А если когда-нибудь в этой стране Воздвигнуть задумают памятник мне, Согласье на это даю торжество, Но только с условьем – не ставить его Ни около моря, где я родилась… Ни в царском саду у заветного пня… А здесь, где стояла я триста часов И где для меня не открыли засов… И пусть с неподвижных и бронзовых век Как слезы струится подтаявший снег, И голубь тюремный пусть гулит вдали, И тихо идут по Неве корабли.

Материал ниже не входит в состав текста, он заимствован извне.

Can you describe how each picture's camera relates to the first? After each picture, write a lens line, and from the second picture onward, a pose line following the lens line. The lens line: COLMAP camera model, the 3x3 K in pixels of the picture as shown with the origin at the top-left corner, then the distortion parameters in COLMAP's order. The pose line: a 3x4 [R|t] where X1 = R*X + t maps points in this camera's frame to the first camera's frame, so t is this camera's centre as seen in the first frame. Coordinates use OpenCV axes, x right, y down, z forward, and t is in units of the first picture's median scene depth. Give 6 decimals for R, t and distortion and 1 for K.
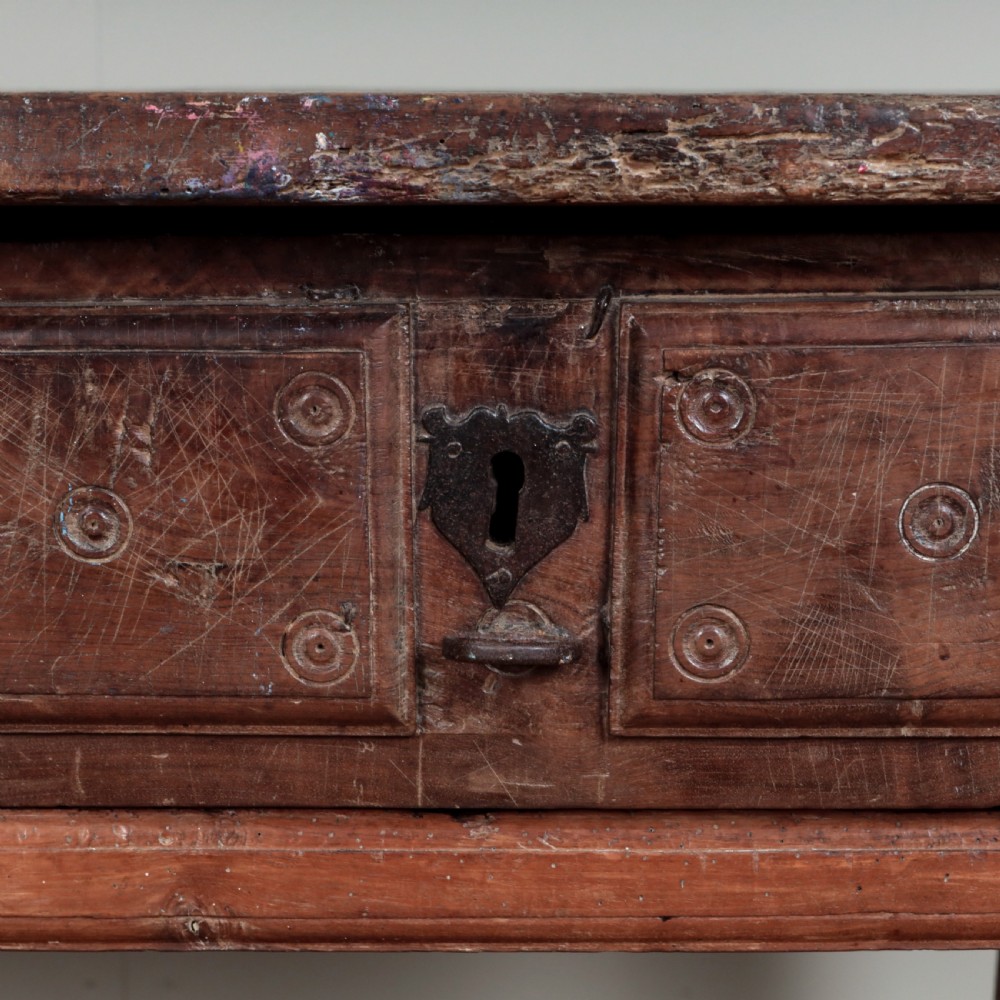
lens RADIAL K [[2578.0, 0, 525.0], [0, 2578.0, 498.4], [0, 0, 1]] dist [0.014323, -0.009988]
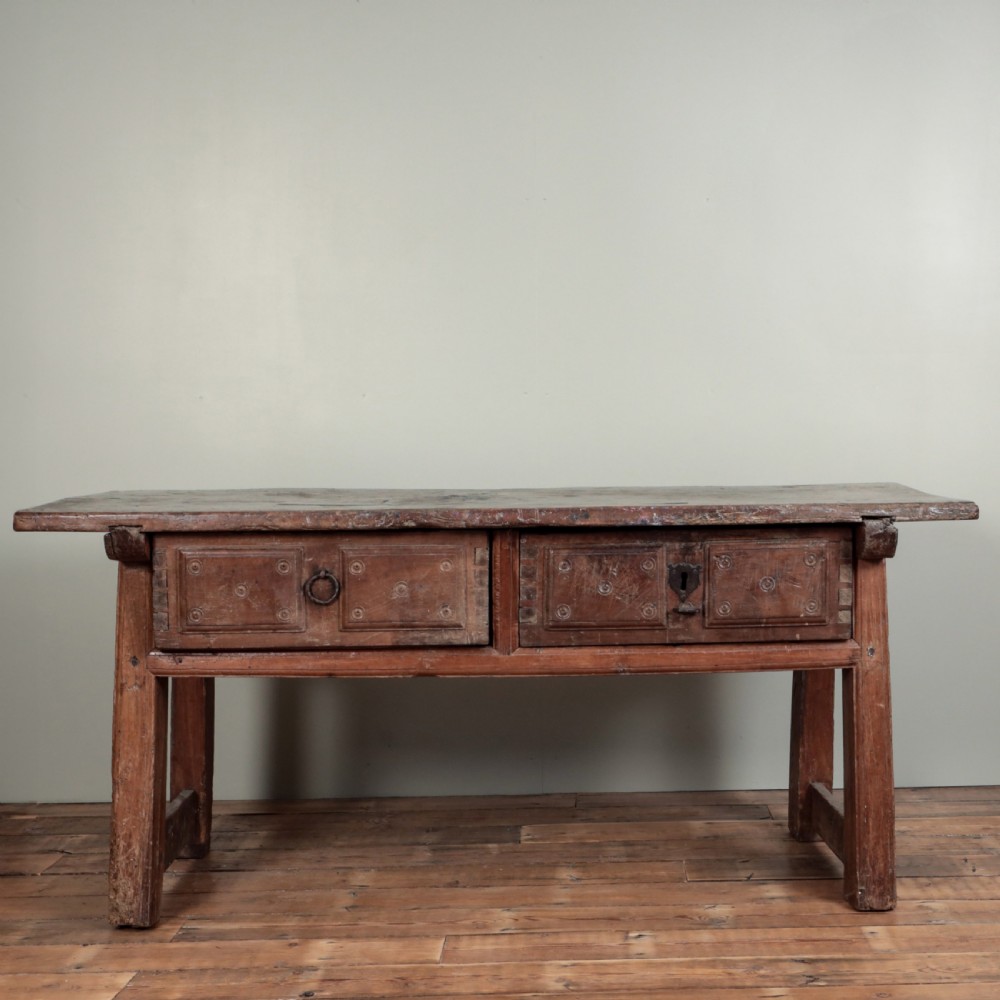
lens RADIAL K [[1879.9, 0, 642.8], [0, 1879.9, 452.1], [0, 0, 1]] dist [0.059244, -0.402538]
pose [[0.996966, -0.011569, 0.076976, -0.380558], [0.021356, 0.991600, -0.127570, 0.224420], [-0.074853, 0.128826, 0.988838, -2.775105]]
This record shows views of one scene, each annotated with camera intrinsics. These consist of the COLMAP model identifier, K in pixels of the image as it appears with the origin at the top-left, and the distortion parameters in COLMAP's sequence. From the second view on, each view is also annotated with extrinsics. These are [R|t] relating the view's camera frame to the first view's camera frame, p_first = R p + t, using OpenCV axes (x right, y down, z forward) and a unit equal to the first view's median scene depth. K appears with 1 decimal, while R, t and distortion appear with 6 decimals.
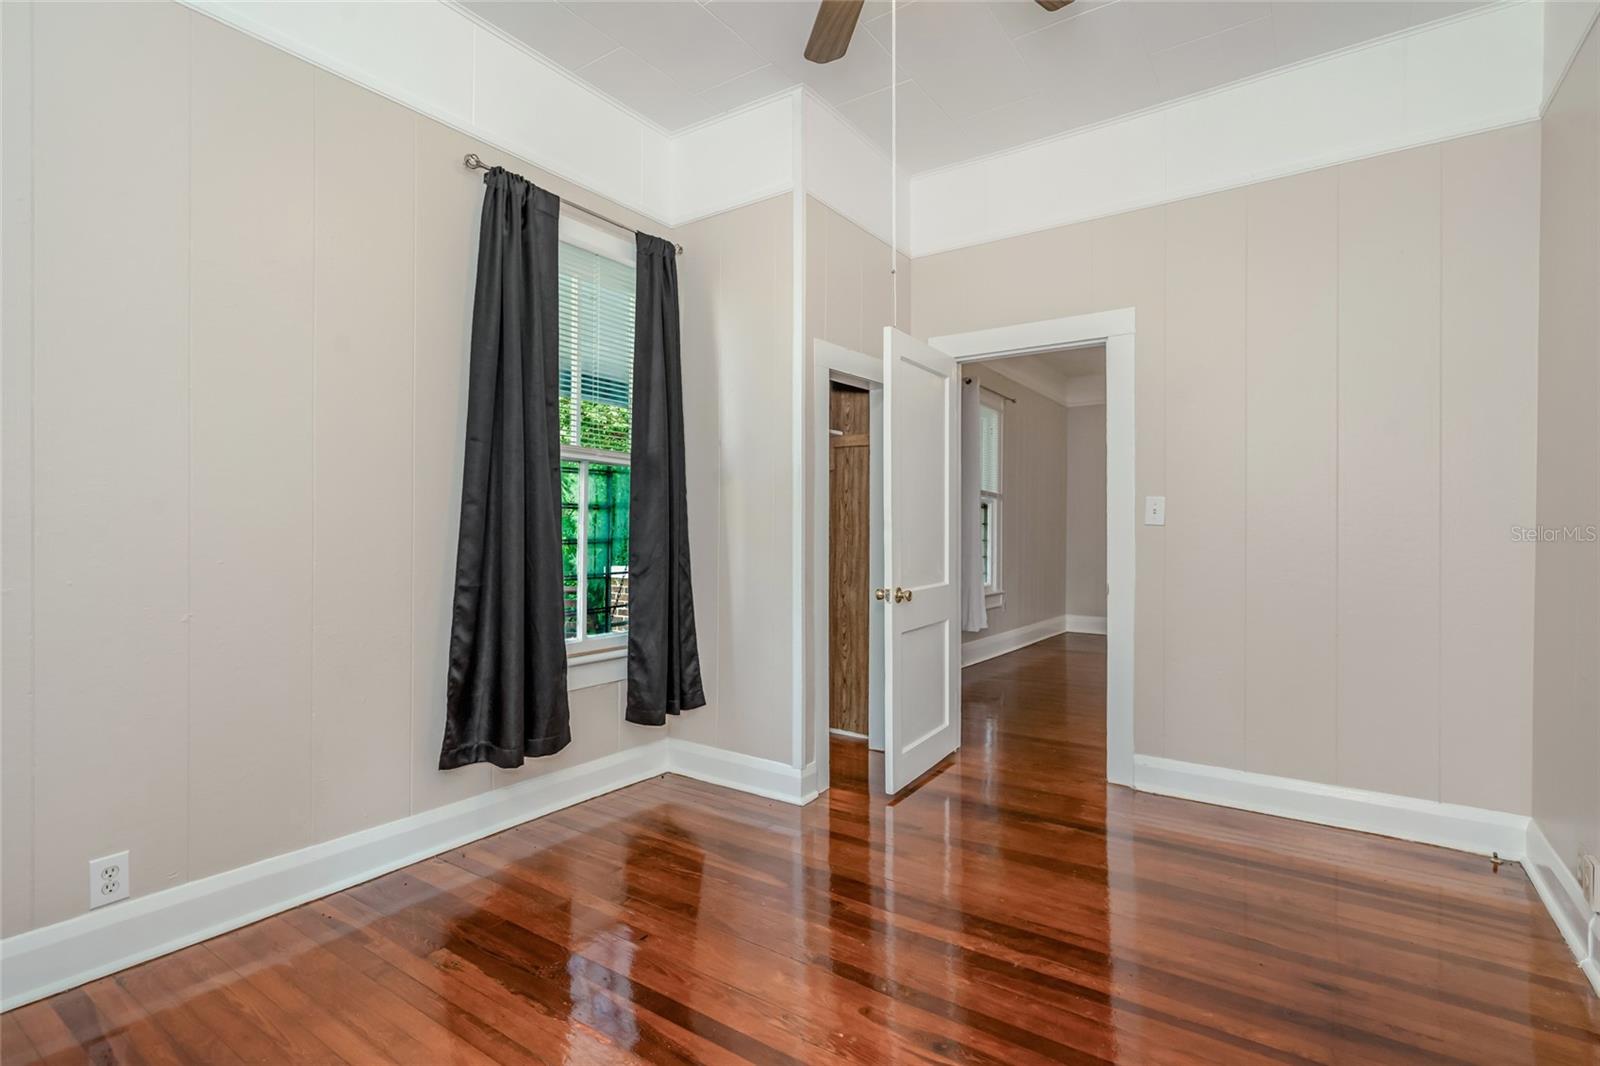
lens RADIAL K [[772.8, 0, 798.3], [0, 772.8, 533.0], [0, 0, 1]] dist [-0.000198, 0.002185]
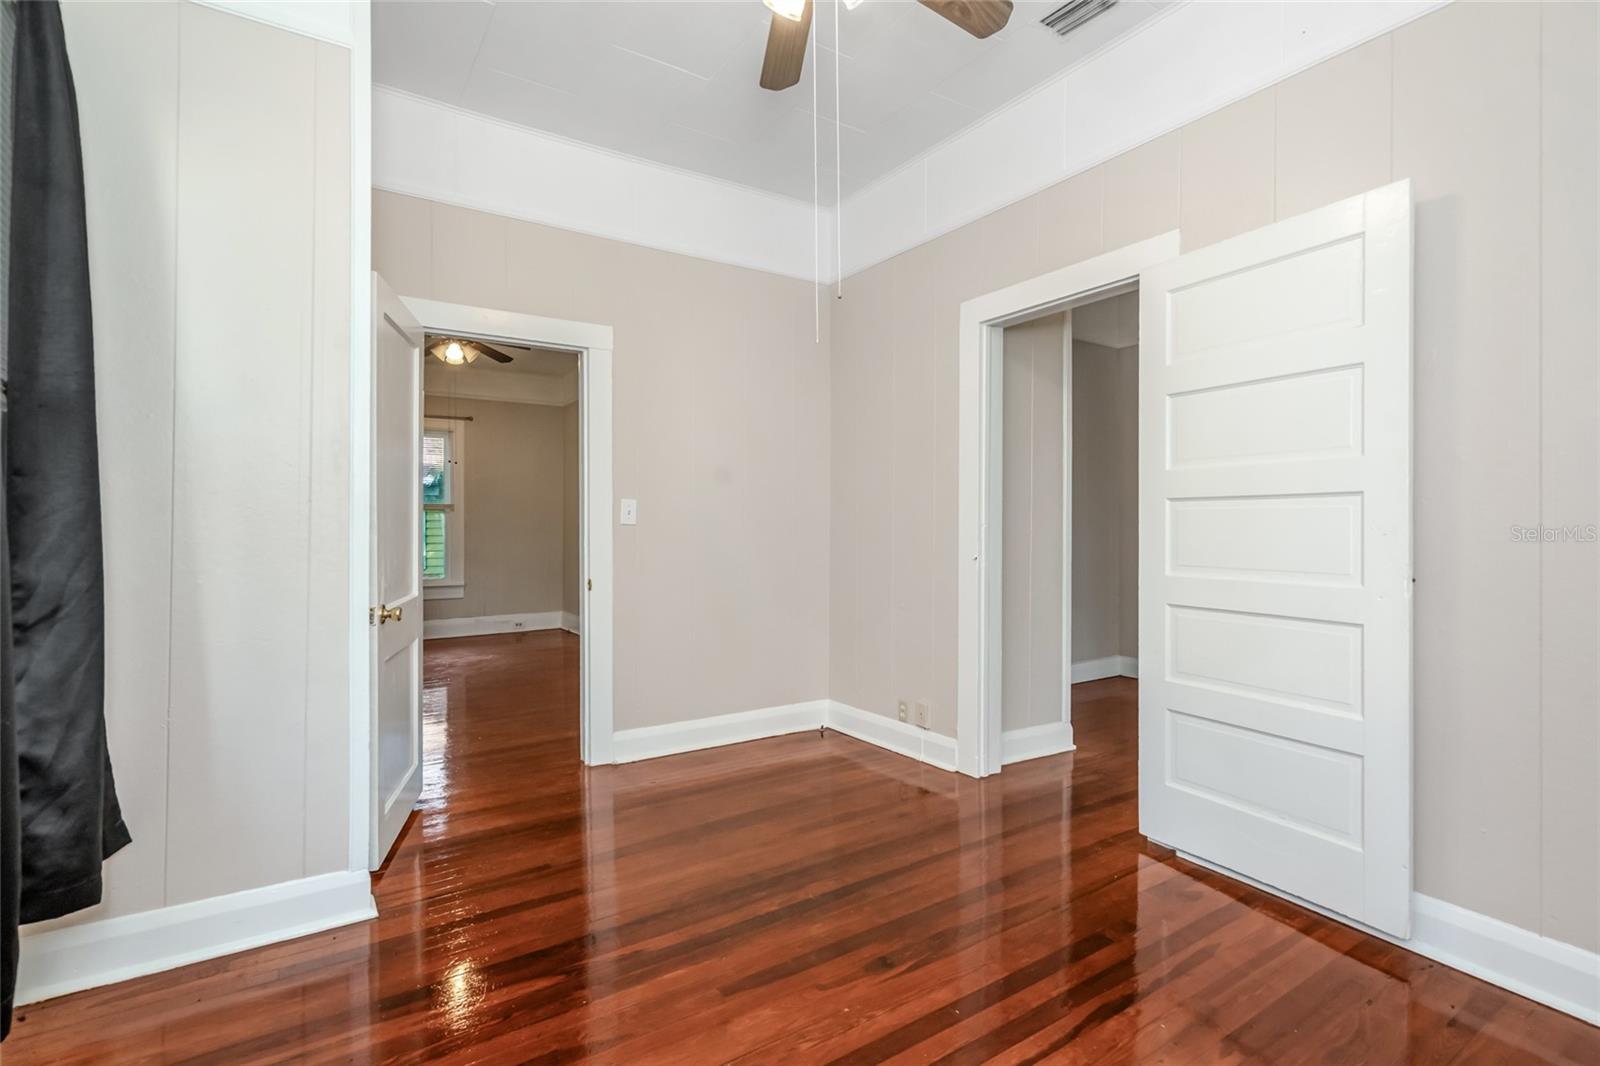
lens RADIAL K [[772.8, 0, 793.1], [0, 772.8, 534.3], [0, 0, 1]] dist [-0.000198, 0.002185]
pose [[0.367879, -0.011379, 0.929804, -0.500027], [0.013126, 0.999889, 0.007043, -0.001135], [-0.929781, 0.009614, 0.367988, 0.361434]]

Ахматова, в стихах и в жизни охотно позировавшая на фоне Медного всадника и петербургских дворцов, ясно провидит бронзовые веки собственной статуи. Правда, в контексте своей самой «народной» поэмы (А. Найман) она выбирает место, роднящее ее с гурьбой и гуртом , но все же не отказывается от монументального материала и фона. Более того, даже свою жертвенную причастность общей судьбе она облекает в излюбленную фигуру «женского своеволия»: выбор места строится по формуле «не хочу того-то и того-то, а только того-то».
В постромантическую эпоху прижизненные требования памятников стали нуждаться в оговорках. Фома Опискин, пародирующий Гоголя и, шире, фигуру российского автора-деспота, восклицает: «Не надо мне монументов! В сердцах своих воздвигните мне монумент!» Маяковский (прототип Рюхина) перед смертью развенчивает самую идею личного изваяния как бронзы многопудье и мраморную слизь и возлагает надежду разве что на отдельные железки строк (1930). В результате, несмотря на весь его гигантизм, заявка на памятник оказывается у него скромнее ахматовской. У Пастернака же как будто нет и намека на мысли о памятнике – разве что об оставлении следов и пробелов – в судьбе, а не среди бумаг.
Самый радикальный отказ от «бронзы» удался Мандельштаму, который мыслил свой памятник в виде ямы – зияния, а не выступа: И потому эта улица Или, верней, эта яма Так и зовется по имени Этого Мандельштама (1935). Это тем интереснее, что Мандельштам разделял с Ахматовой акмеистическую ориентацию на осязаемые артефакты, памятники культуры и т. п. Но в дальнейшем он ушел от неоклассицистической поэтики, тогда как Ахматова продолжала ее разрабатывать и даже находить в ее рамках образы, совместимые с официально-патриотической идеологией (например, «Nox. Статуя “Ночь” в Летнем саду», 1942).
Таким образом, ахматовское решение и этой проблемы оказывается не «единственно возможным», а продиктованным ее личной и поэтической мифологией, неожиданным – и красноречивым – образом созвучной монументализму «Культуры-Два». Соответственно, как я уже писал, и ее поэзия в целом оказывается «классическим памятником своей эпохи, непревзойденной по масштабам давления власти на человека и по крепости его ответной стальной закалки». Будучи, насколько можно судить уже сегодня, великой, она, скорее всего, «останется», а если и «пожрется», то, конечно, не пресыщенным работником института литературной критики, а, как и водится, жерлом вечности. В ожидании окончательного приговора этого института институтов, стихи Ахматовой никому не воспрещается любить, будь то за их тяжелозвонкое кокетство или несмотря на него. [239]
Литература
Жолковский А. К. 1996. Анна Ахматова – пятьдесят лет спустя // Звезда, 9: 211–227.
Сарнов Б. 1997. Опрокинутая купель // Вопросы литературы, 3: 80—127.
Горфункель Александр 1997 . Вид на костеp с балкона. Анна Ахматова – от Жданова к Жолковскому // Звезда 1997, 4: 231–233.